» TEXT EXCERPT:
Notice that in one day, the public learned three different things about former FBI Director Robert Mueller’s investigation, from three different news organizations.
The Wall Street Journal: “Special Counsel Robert Mueller has impaneled a grand jury in Washington to investigate Russia’s interference in the 2016 elections, a sign that his inquiry is growing in intensity and entering a new phase.”
CNN: “Federal investigators exploring whether Donald Trump’s campaign colluded with Russian spies have seized on Trump and his associates’ financial ties to Russia as one of the most fertile avenues for moving their probe forward, according to people familiar with the investigation.”
Reuters: “A grand jury has issued subpoenas in connection with a June 2016 meeting that included President Donald Trump’s son, his son-in-law and a Russian lawyer.”
As Trump would say, “this will all come out in the wash.” Right now, we don’t know what Mueller and his team knows or has found. At some point, if they want to prosecute someone, they will have to showcase their evidence against particular individuals, and the jury – and presumably the interested public – will have a chance to consider that evidence. There’s no point in Trump or his defenders going to DEFCON 1 this early. This could end with minor charges against indivudals on the periphery of Trump’s orbit, or it could lead to something much bigger. Best to keep the powder dry until it’s needed.
But our Andy McCarthy makes an important point:
The Justice Department told the public that this was a counterintelligence investigation; thus, neither the American people nor the people implicated in the investigation were given notice that crimes were suspected, much less what particular crimes and who the suspects are. That is intolerable now that we are formally in a criminal-investigation mode.
To be clear, I am not suggesting that the special counsel should be barred from investigating any crimes he reasonably suspects at this point. Nor do I mean to imply that the president is entitled to more favorable legal standards than any other American would be. But in the higher interest of his capacity to function as president and our capacity to hold our political representatives accountable, President Trump and the American people should be told whether he is suspected of criminal wrongdoing and, if so, what wrongdoing.

» DATA FOR THIS TASK:
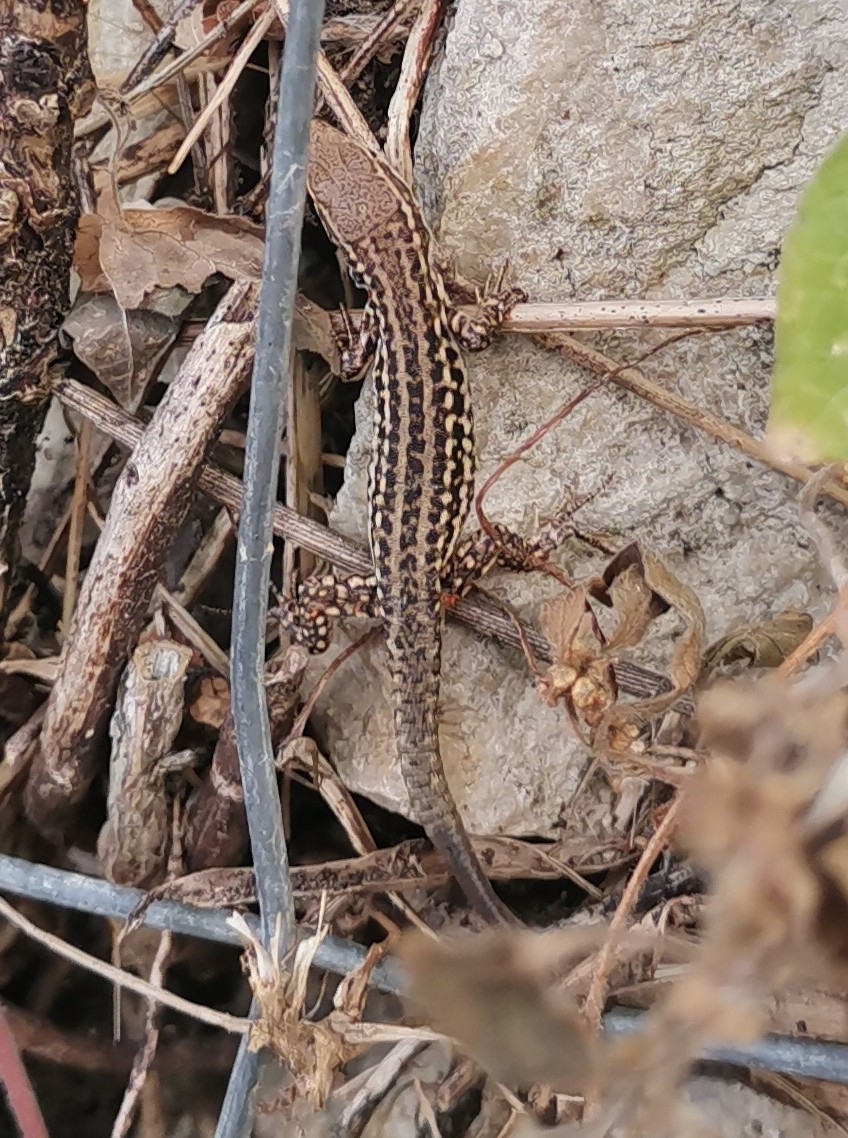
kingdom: Animalia
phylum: Chordata
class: Squamata
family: Lacertidae
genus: Podarcis
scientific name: Podarcis siculus
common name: Italian wall lizard
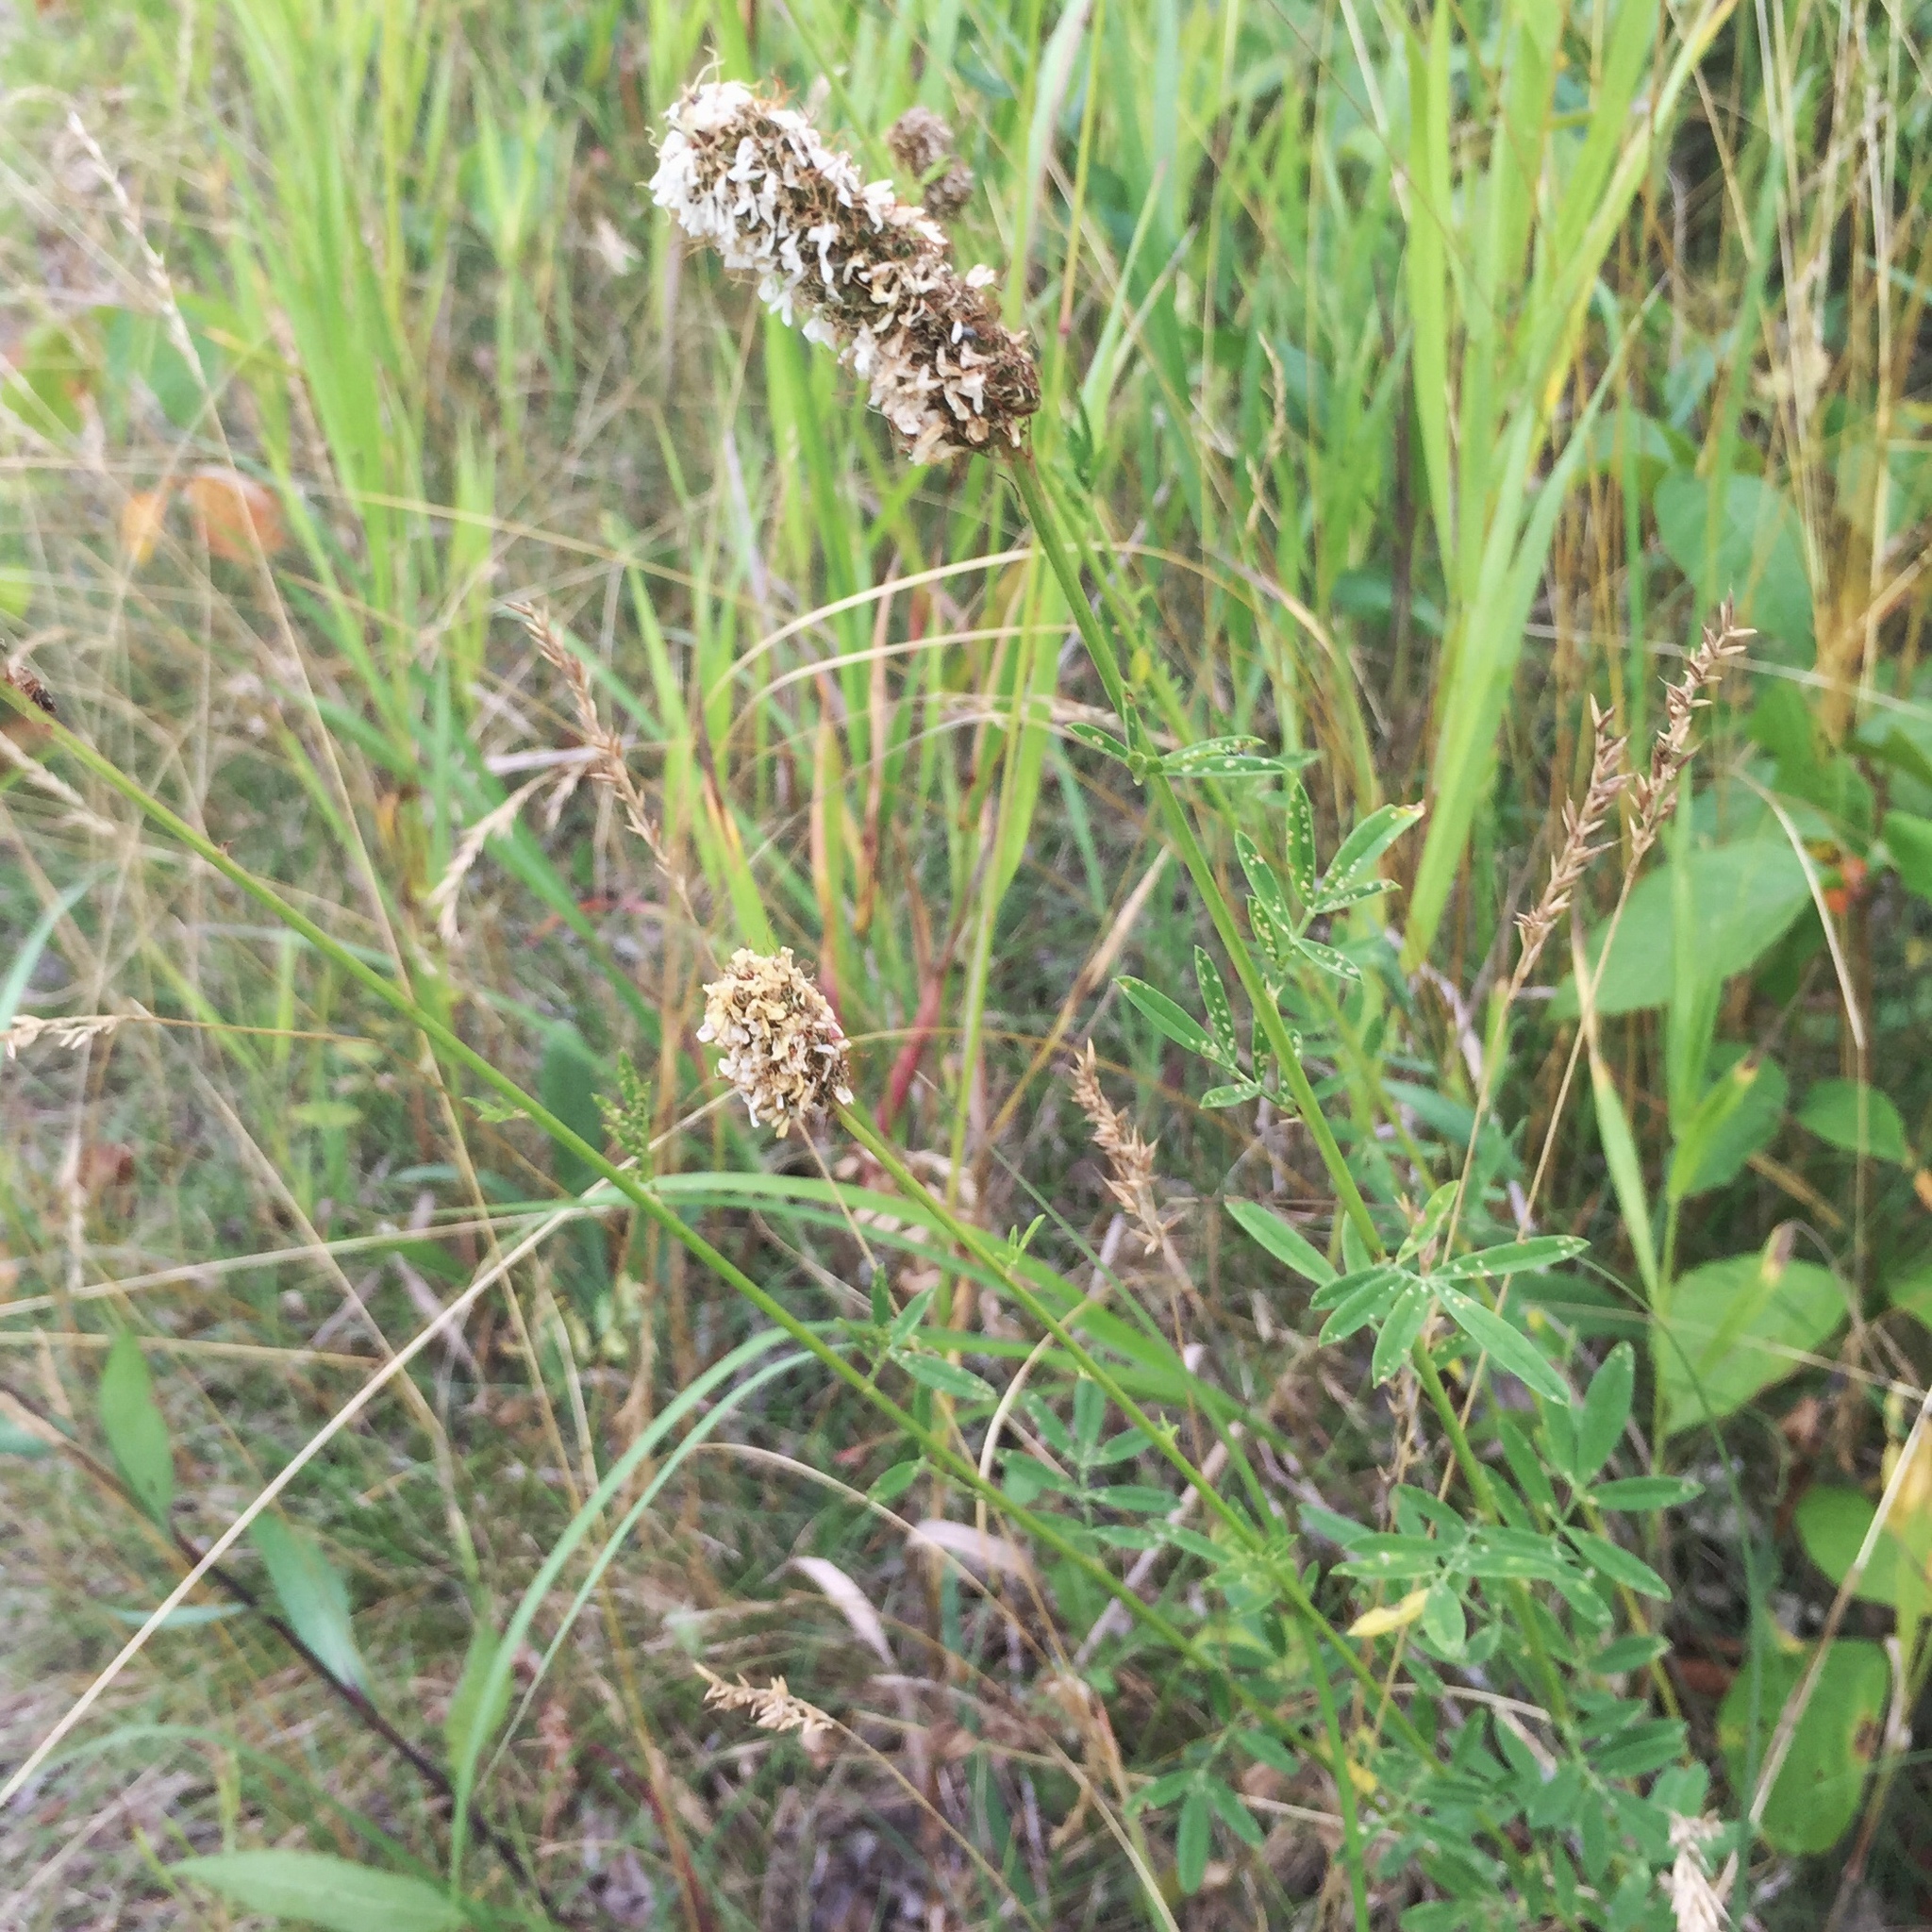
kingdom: Plantae
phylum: Tracheophyta
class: Magnoliopsida
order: Fabales
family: Fabaceae
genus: Dalea
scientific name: Dalea candida
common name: White prairie-clover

» REQUIRED TASKS:
**A.** Using the Mueller commentary, explain in one to three sentences why the writer thinks Trump and his defenders should not go to DEFCON 1 this early.
**B.** Please copy the records word for word, from the line with "class: Magnoliopsida" through the end of the records.
The records and the Mueller commentary are separate material with no connection to each other.

» THE SOLUTIONS:
**A.** Right now no one knows what Mueller and his team know or have found, and if they want to prosecute someone, they will eventually have to showcase their evidence for the jury and the interested public to consider. The investigation could end with minor charges against individuals on the periphery of Trump's orbit or lead to something much bigger, so it is best to keep the powder dry until it's needed.

**B.**
class: Magnoliopsida
order: Fabales
family: Fabaceae
genus: Dalea
scientific name: Dalea candida
common name: White prairie-clover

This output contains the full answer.